- IATA: none; ICAO: none; FAA LID: NK26;

Summary
- Airport type: Private
- Owner: Adirondack Homes LLC
- Serves: Old Forge, New York
- Elevation AMSL: 1,753 ft (534 m)
- Coordinates: 43°43′31″N 074°58′34″W﻿ / ﻿43.72528°N 74.97611°W

Map
- Old Forge Airport Location within New York Adirondack Park

Runways
| Direction | Length |  | Surface |
| ft | m |
| 9/27 | 3,200 | 975 | Turf |
- Source: Federal Aviation Administration

= Old Forge Airport =

Old Forge Airport is a private use airport located one nautical mile (1.85 km) north of the central business district of Old Forge, a village in Herkimer County, New York, United States.
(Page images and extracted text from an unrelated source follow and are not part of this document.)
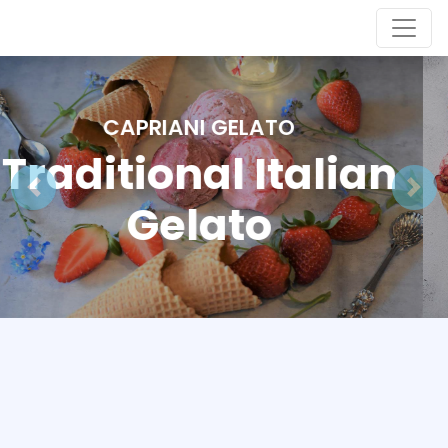
CAPRIANI GELATO
Traditional Italian
Gelato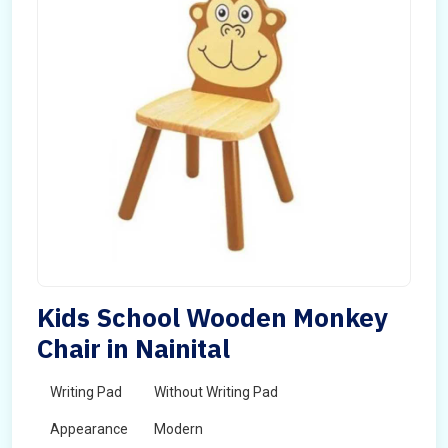
Kids School Wooden Monkey
Chair in Nainital
Writing Pad
Without Writing Pad
Appearance
Modern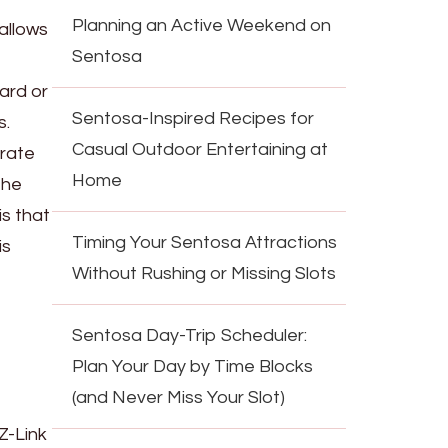
Planning an Active Weekend on
allows
Sentosa
card or
Sentosa-Inspired Recipes for
s.
Casual Outdoor Entertaining at
arate
Home
the
is that
Timing Your Sentosa Attractions
is
Without Rushing or Missing Slots
Sentosa Day-Trip Scheduler:
Plan Your Day by Time Blocks
(and Never Miss Your Slot)
Z-Link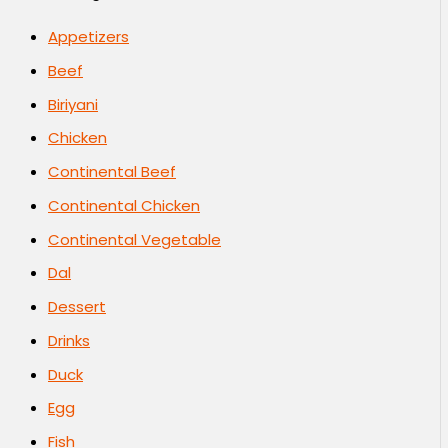
Appetizers
Beef
Biriyani
Chicken
Continental Beef
Continental Chicken
Continental Vegetable
Dal
Dessert
Drinks
Duck
Egg
Fish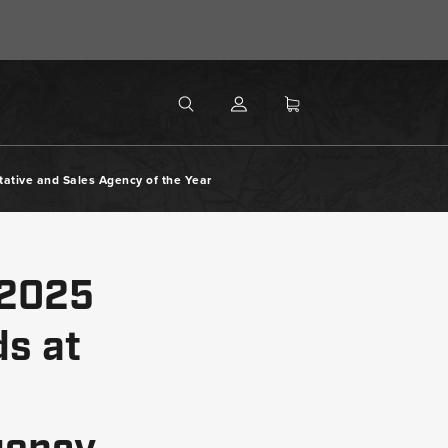
MENU
Search
SEARCH
ative and Sales Agency of the Year
 2025
s at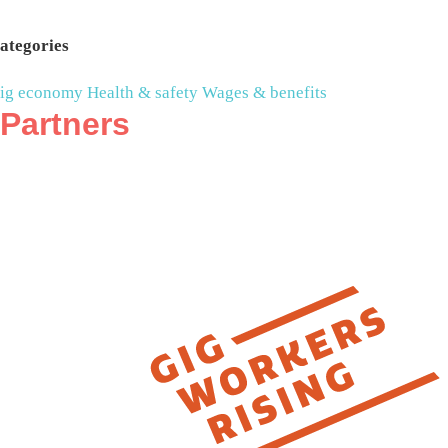
ategories
ig economy
Health & safety
Wages & benefits
Partners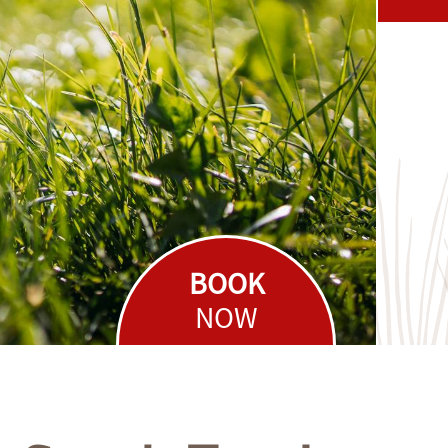
BOOK
NOW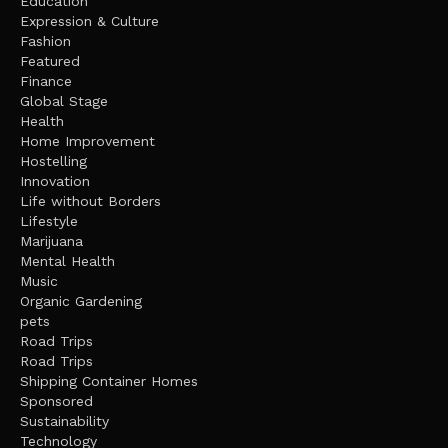
Education
Expression & Culture
Fashion
Featured
Finance
Global Stage
Health
Home Improvement
Hostelling
Innovation
Life without Borders
Lifestyle
Marijuana
Mental Health
Music
Organic Gardening
pets
Road Trips
Road Trips
Shipping Container Homes
Sponsored
Sustainability
Technology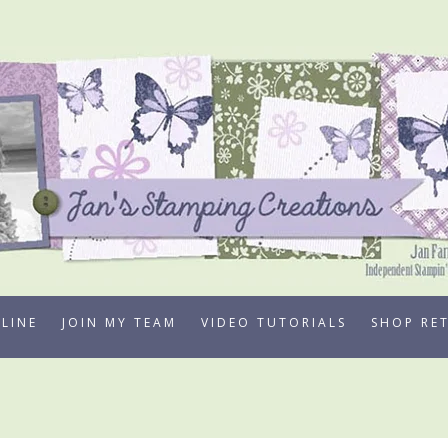
LINE
JOIN MY TEAM
VIDEO TUTORIALS
SHOP RE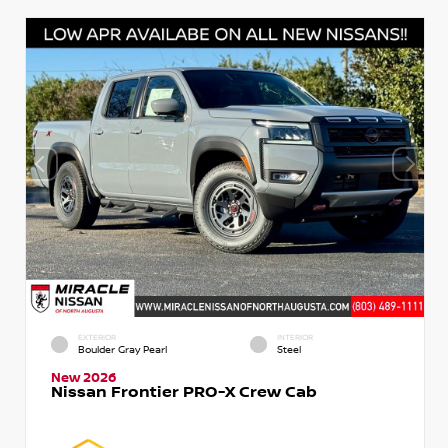
EXTERIOR
INTERIOR
Boulder Gray Pearl
Steel
New 2026
Nissan Frontier PRO-X Crew Cab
The Air Route Traffic Control Center for the airport is Boston Center, and Flight service station is the Buffalo Flight Service Station The airport is unattended and is privately owned. To land there, pilots must get permission from the owner, Adirondack Homes LLC .

== Facilities ==
Old Forge Airport covers an area of 18 acre at an elevation of 1,753 feet (534 m) above mean sea level. It has one runway designated 9/27 with a turf surface measuring 3,200 by 100 feet (975 x 30 m).